Grant Agreements from the Funder's Side: What to Require
For many funders, the grant agreement is an afterthought — a document produced once the real decision to fund has been made. That is precisely backward. The agreement is the instrument through which a funder's intent becomes binding, its compliance obligations are satisfied, and its expectations of the grantee are made concrete. A well-drafted agreement protects the mission; a vague one leaves both parties guessing when something goes wrong.
The foundational term is the purpose restriction. The agreement should state, with specificity, what the funds are for. A grant made for a defined charitable purpose is easier to monitor, easier to defend, and better protected if the grantee's circumstances change. Purpose language that is too loose invites drift; language that is too rigid can strand a grant when conditions shift. The craft is in describing the purpose precisely enough to be meaningful while leaving the grantee room to execute.

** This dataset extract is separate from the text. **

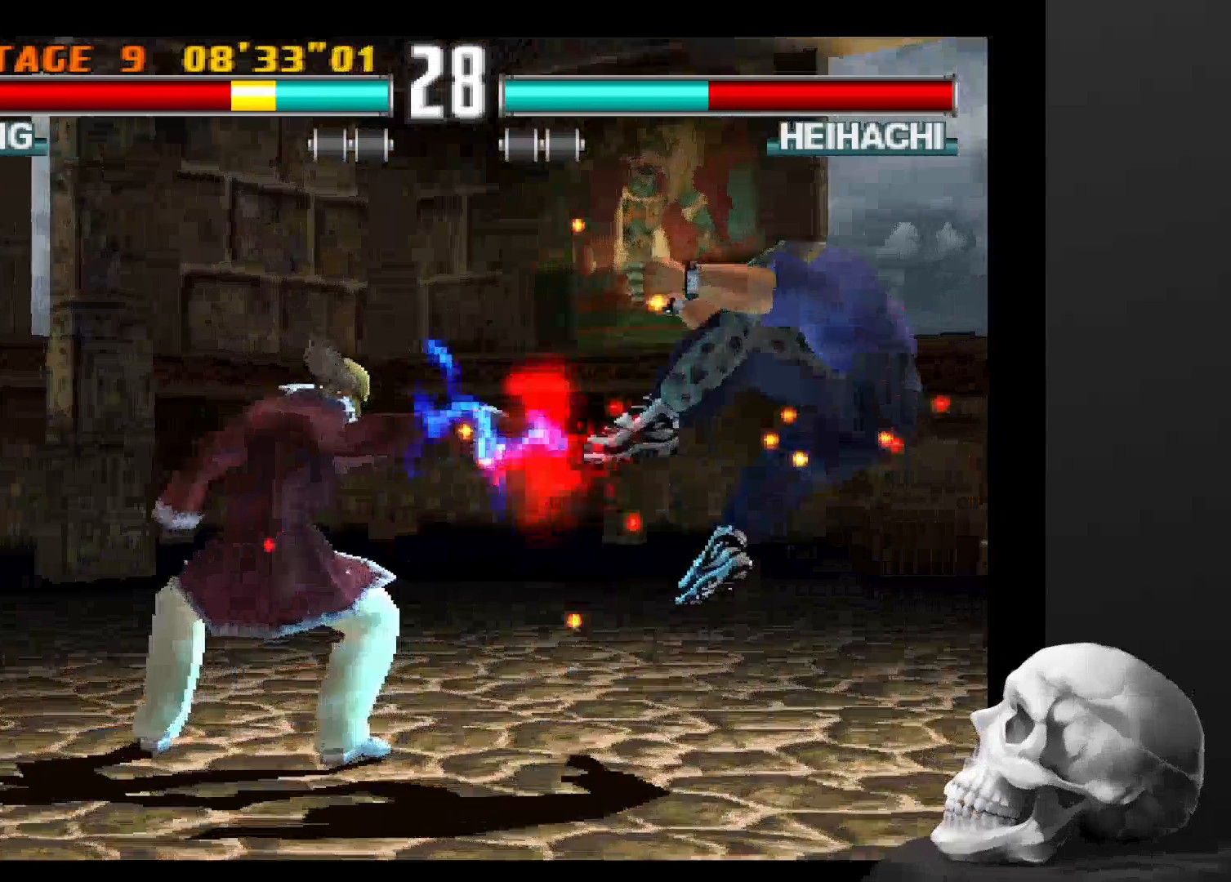
{"buttons": [], "left_stick": "center", "right_stick": "center", "events": [[300, "SQUARE", "down"], [467, "SQUARE", "up"]]}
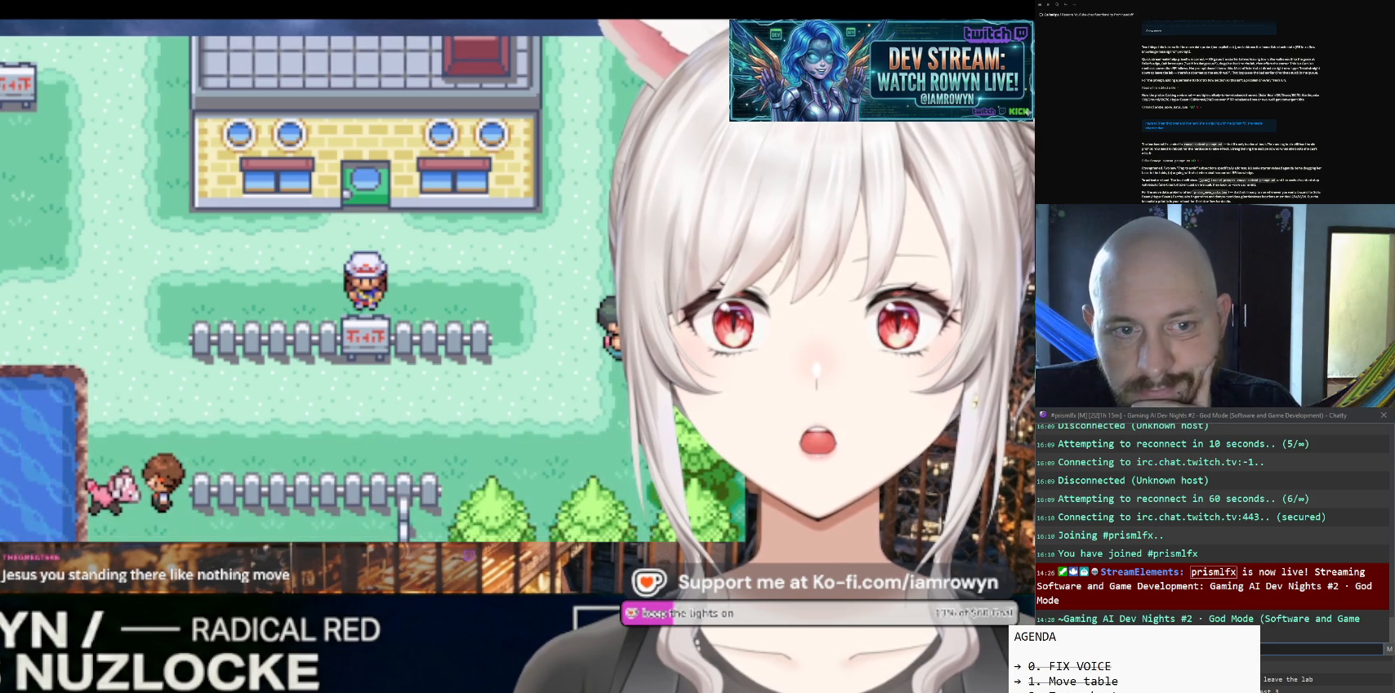
Gameplay with a controller (Nintendo layout); each line is a JSON object with the inputs held at the frame after it. "events" lists button and stick changes between this image and that frame as [ms after this image, input, new state], when the widget could be followed in between. Not read: L3 R3.
{"buttons": ["A"], "events": []}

Reporting requirements are the funder's window into whether the grant is doing what it was meant to do. The agreement should specify what the grantee will report, in what form, and on what schedule — narrative progress, financial accounting of how funds were used, and any specific outcomes the grant was designed to achieve. Reporting serves two purposes at once: it lets the funder steward the grant responsibly, and it creates the documentation the funder itself may need to demonstrate that its money was used for charitable ends.
Where the grantee is not a public charity, the agreement carries additional weight. A private foundation making a grant to an organization that is not a qualified public charity — a foreign organization, a for-profit acting charitably, or another private foundation — generally must exercise expenditure responsibility. That obligation flows directly into the grant agreement, which must commit the grantee to use the funds only for the specified charitable purpose, to maintain the funds in a separate accounting, to provide detailed reports, and to refrain from prohibited uses. The agreement is where expenditure responsibility is operationalized.
Payment structure is a lever funders underuse. A grant can be paid in a single disbursement or in tranches tied to milestones or reports. Staged payments give the funder a natural checkpoint: the next payment follows a satisfactory report, which keeps both the grant and the relationship on track. For multi-year commitments especially, a payment schedule linked to continued eligibility and reporting protects the funder without micromanaging the grantee.
The agreement should also address what happens when things go wrong. Termination provisions let the funder stop or reclaim funds if the grantee misuses them, abandons the funded purpose, loses its charitable status, or breaches the agreement. A funder rarely wants to invoke these clauses, but their presence changes behavior and provides recourse. Alongside termination, the agreement should require the return of any unspent or misused funds, so that money not used for the intended purpose comes back rather than disappearing into general operations.
Several other terms earn their place in a well-built agreement. A representation that the grantee will not use the funds for lobbying or political activity protects the funder from having its money support prohibited purposes. A record-retention and audit-access clause lets the funder verify use if questions arise. An anti-terrorism and legal-compliance representation is standard practice for many funders. And a clear statement that the grant creates no partnership or agency relationship keeps the funder from being entangled in the grantee's operations or liabilities.
It is worth remembering the relationship on the other side of the document. The strongest agreements are firm without being adversarial. A grantee reading the agreement should understand exactly what is expected and feel that the terms are reasonable, proportionate to the grant, and aimed at shared success rather than at controlling them. Terms that are punitive or disproportionate signal distrust and can damage the very partnership the grant was meant to build.
The practical discipline is to treat the agreement as a template that is thoughtfully adapted, not a form that is blindly reused. The core terms — purpose, reporting, payment, termination, return of funds — belong in every agreement. The specific provisions scale with the grant: a small, unrestricted gift to a well-known public charity needs far less than a large, multi-year, milestone-based grant to a non-public-charity grantee. Matching the rigor of the document to the risk of the grant is what separates a functioning grants program from a stack of paper. This is operational guidance, not legal advice, and agreements with meaningful complexity or compliance exposure should be reviewed by qualified counsel before they are signed.